1 Smoked Ham Hock and at least 1 Cup Cooking Water
2 Bunches Collard Greens
4 Cups Low Sodium Chicken Broth
Cleaning Collard Greens is the most difficult part of cooking them. They are filled with sand and dirt, and it doesn’t matter if you season them to perfection, biting down on that grit will ruin your day (trust me). You start by removing the large, tough part of the collard’s stem. People often make the mistake of removing the entire stem, but you want to leave some of the stem to help with the depth of flavor in the pot liquor.
Once the tough part of the stem is removed, it’s time to chiffonade. Stack a bunch of leaves on top of each other and roll them tightly. Cut the collards into 1/2-inch sections, and place them in a sink full of cold water. Let them stand for a few minutes, then use your fingertips to gently move them around. This allows for all the dirt and grit to fall to the bottom of the sink. Carefully using your fingertips, remove the collards and place them in a large bowl or container. It’s important that you scoop them with your fingertips so that you’re removing only the greens and leaving the dirt behind in the bottom of the sink.
My mom’s general rule of thumb was to repeat this process until the water is no longer green and no sand and grit could be seen or felt in the bottom of the sink. That usually takes three to four washes, then she’d do one more for good measure.
Kat Tip: Once your Collard Greens have been properly cleaned, you can store them in freezer bags and freeze them until you are ready to cook them. Being able to prep them beforehand saves you a lot of time the day of cooking.
Once thoroughly cleaned, it’s time to cook up the greens. You’ll need one ham hock for every two full bunches of greens. From the previously prepared ham hocks, add one of them to a large pot with at least a cup of the congealed cooking water.

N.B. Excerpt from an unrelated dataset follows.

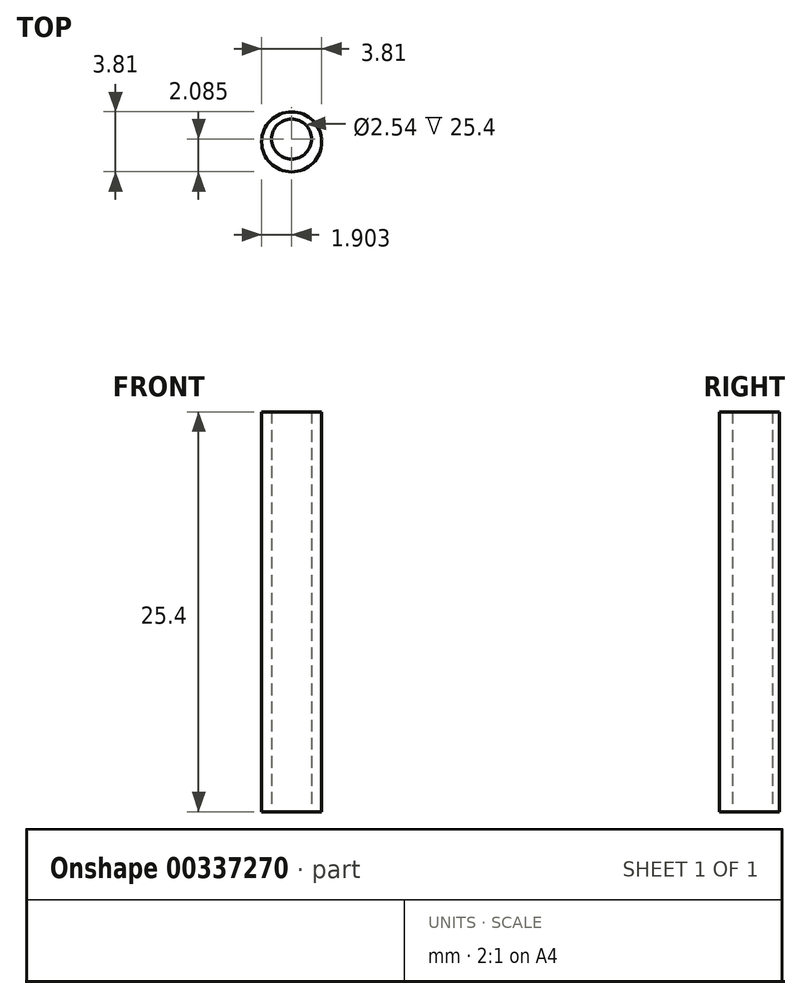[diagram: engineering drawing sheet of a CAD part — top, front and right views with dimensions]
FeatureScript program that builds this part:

Add a 1/3 of the cleaned greens, one tablespoon of salt, and one tablespoon of sugar. Repeat this layering process until all the greens are in the pot, then add the chicken broth. It’s not necessary to cover them with the liquid because they will cook down considerably.
The greens will first turn bright green, and as they continue to cook and become tender, will deepen in color. Once they reach a dark green color, you can continue to simmer on low on the stove top or transfer them to a slow cooker to continue cooking. For super tender greens, they should simmer or slow cook for at least two hours.
My grandmother always served her greens with the whole ham hock in them; I prefer to break them apart before serving though. Simply remove the ham hock from the pot of greens, and allow it time to cool in a separate bowl. Using your hands, remove the bone and fatty layer of pig skin and pull apart the meat of the ham hock. Return the ham hock meat to the pot of greens and stir to incorporate it into the greens. Season the pot of greens with more salt, if needed, before serving.
The only thing left to do is enjoy this southern staple; serve them up to guests with some vinegar, hot sauce, and/or pepper sauce.